Mike: Walmart withdrew their application after our billboard was up for two months. And, I almost won the election. We lost by 89 votes. But almost winning is better than winning, because we created all of this community involvement.
The State of Ata
courtesy of mandel + zakari
Chantal: Previously, we worked on The State of Ata for 14 years, which resulted in a book and a series of exhibitions. Beginning in 1997, we went to Turkey yearly to photograph in the streets. The focus of the project was the symbolism of Mustafa Kemal Ataturk’s (founder of modern Turkey) imagery as displayed in public spaces. We shot photographs, interviewed people about current politics, and visited archives. Ataturk represents a secular and modernized Turkey; a Turkey that is different from what Iran has become. This imagery can be a liberating image, but for the religious, it becomes more of an oppressive image of limited freedom.

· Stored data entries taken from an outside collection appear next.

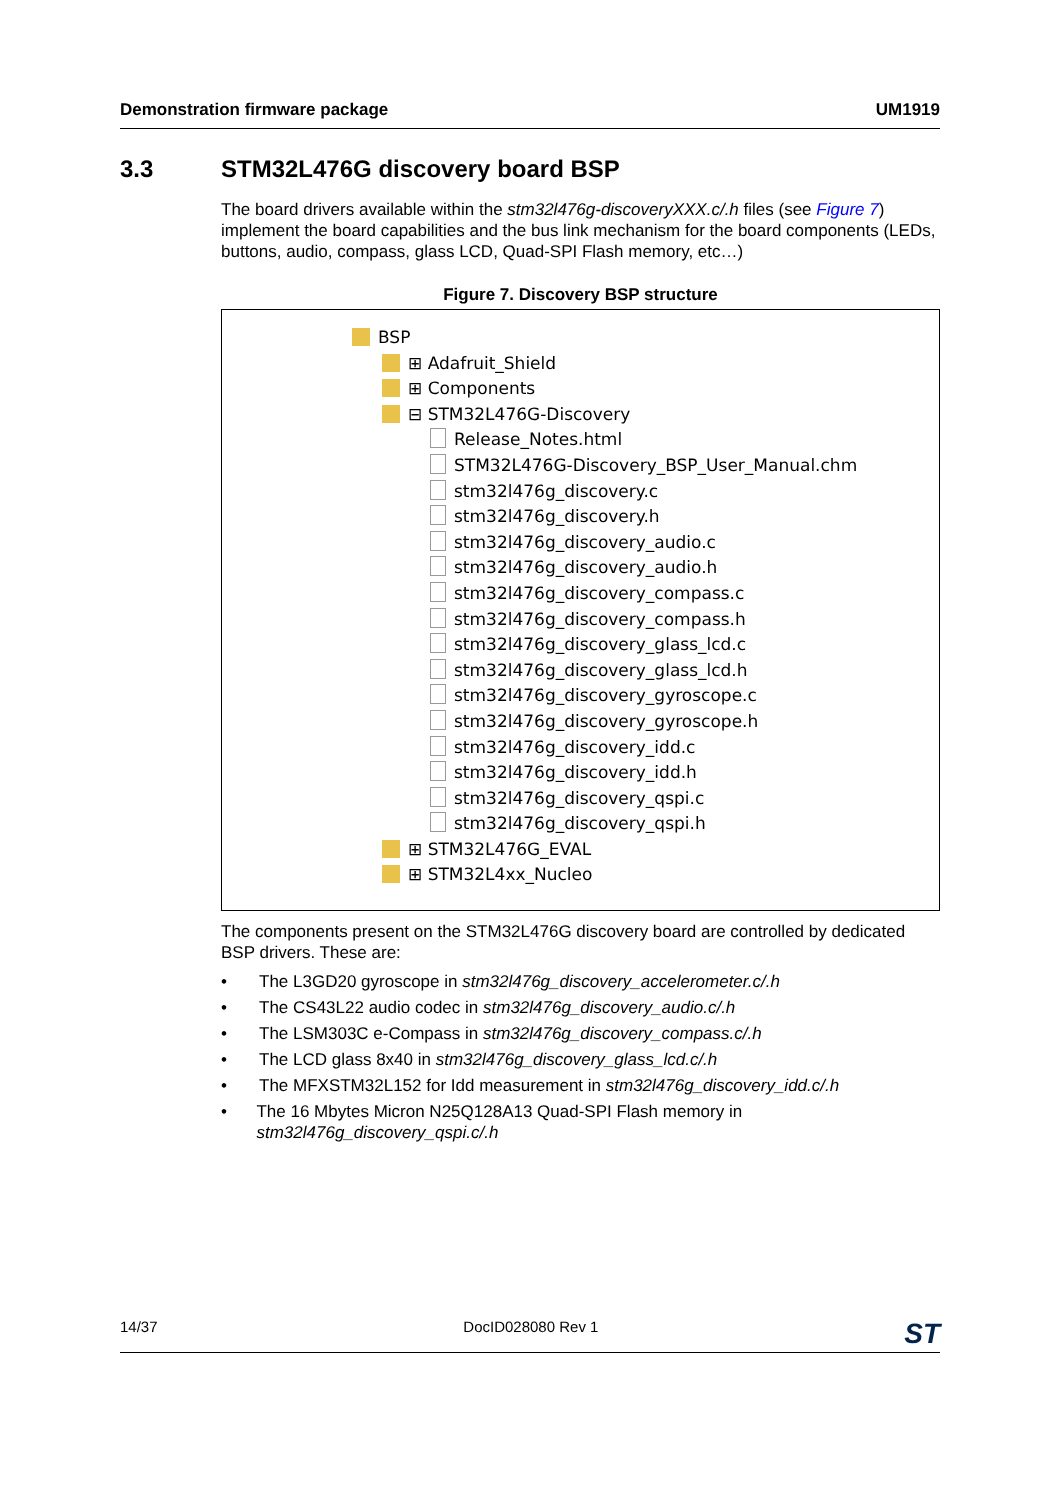Demonstration firmware package UM1919
3.3 STM32L476G discovery board BSP
The board drivers available within the stm32l476g-discoveryXXX.c/.h files (see Figure 7) implement the board capabilities and the bus link mechanism for the board components (LEDs, buttons, audio, compass, glass LCD, Quad-SPI Flash memory, etc…)
Figure 7. Discovery BSP structure
BSP
⊞ Adafruit_Shield
⊞ Components
⊟ STM32L476G-Discovery
Release_Notes.html
STM32L476G-Discovery_BSP_User_Manual.chm
stm32l476g_discovery.c
stm32l476g_discovery.h
stm32l476g_discovery_audio.c
stm32l476g_discovery_audio.h
stm32l476g_discovery_compass.c
stm32l476g_discovery_compass.h
stm32l476g_discovery_glass_lcd.c
stm32l476g_discovery_glass_lcd.h
stm32l476g_discovery_gyroscope.c
stm32l476g_discovery_gyroscope.h
stm32l476g_discovery_idd.c
stm32l476g_discovery_idd.h
stm32l476g_discovery_qspi.c
stm32l476g_discovery_qspi.h
⊞ STM32L476G_EVAL
⊞ STM32L4xx_Nucleo
The components present on the STM32L476G discovery board are controlled by dedicated BSP drivers. These are:
• The L3GD20 gyroscope in stm32l476g_discovery_accelerometer.c/.h
• The CS43L22 audio codec in stm32l476g_discovery_audio.c/.h
• The LSM303C e-Compass in stm32l476g_discovery_compass.c/.h
• The LCD glass 8x40 in stm32l476g_discovery_glass_lcd.c/.h
• The MFXSTM32L152 for Idd measurement in stm32l476g_discovery_idd.c/.h
• The 16 Mbytes Micron N25Q128A13 Quad-SPI Flash memory in stm32l476g_discovery_qspi.c/.h
14/37 DocID028080 Rev 1 ST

We created opportunities for people to pose in front of his image by setting up a photo studio in the middle of the street. On one occasion, there was an Islamist protest march, and I stood there with a tiny little image of Ataturk, and Mike took a picture. That picture ended up on the front pages of the national newspapers, and I was labeled as, “The Girl of The Republic.” That picture then became a publicly recognized symbol of the current political conflict in itself.
How do you work as team?
Chantal: It is very fluid. We go to the beach, and while our daughter is running off into the ocean, we might be talking about the work. It is integrated into our lives. There is no separation between work and leisure. Now that we have a daughter, things are a little more complicated; time is more structured, but in between her soccer practices, there might be a moment where we talk about work. “Where should we produce these plates? Did we like the first test that came in? Is the color quality good? Should we do this image or that image?” There isn’t really a specific time that we call “studio time” or space that’s called a “studio.”
Mike: Chantal has her space, and about two feet away I have my space, so we are easily able to communicate while we are working. Sometimes we are working independently, but with the opportunity to collaborate 24-7.
How does your studio inspire your collaboration?
Chantal: A lot of artists and designers are talking about this idea of a “post-studio.” Twenty years ago, you needed a studio to be a “valid” artist, but now, if I have my laptop, I can make work anywhere. I don’t even have that much space in our studio. We have one empty wall where we tape things up as we go along, but that’s about it. It’s not the modernist ideal that the artist has a luxurious studio and a loft with a lot of space because you are making these giant canvases. There are still people who work like that, but that’s not the only way to practice anymore. A lot of that came through the design community, because the designers were really the first artists to work on the computer.
How do your design and photography backgrounds come together?
Mike: The main issue is the conceptual frame for the project. Once we figure out the strategy, then it’s about production. Chantal has more layout skills, and I do the photography. It naturally divides up, but it also connects very easily.
Chantal: Even when I design a page, we first decide how it is going to look, and we both decide on changes. We should clarify this term design, because when people ask, “Are you a designer or an artist,” there is some complexity about this. Other people might define it differently than we do. For me, every artist is a designer; the painter designs her canvas, and the photographer his photographs.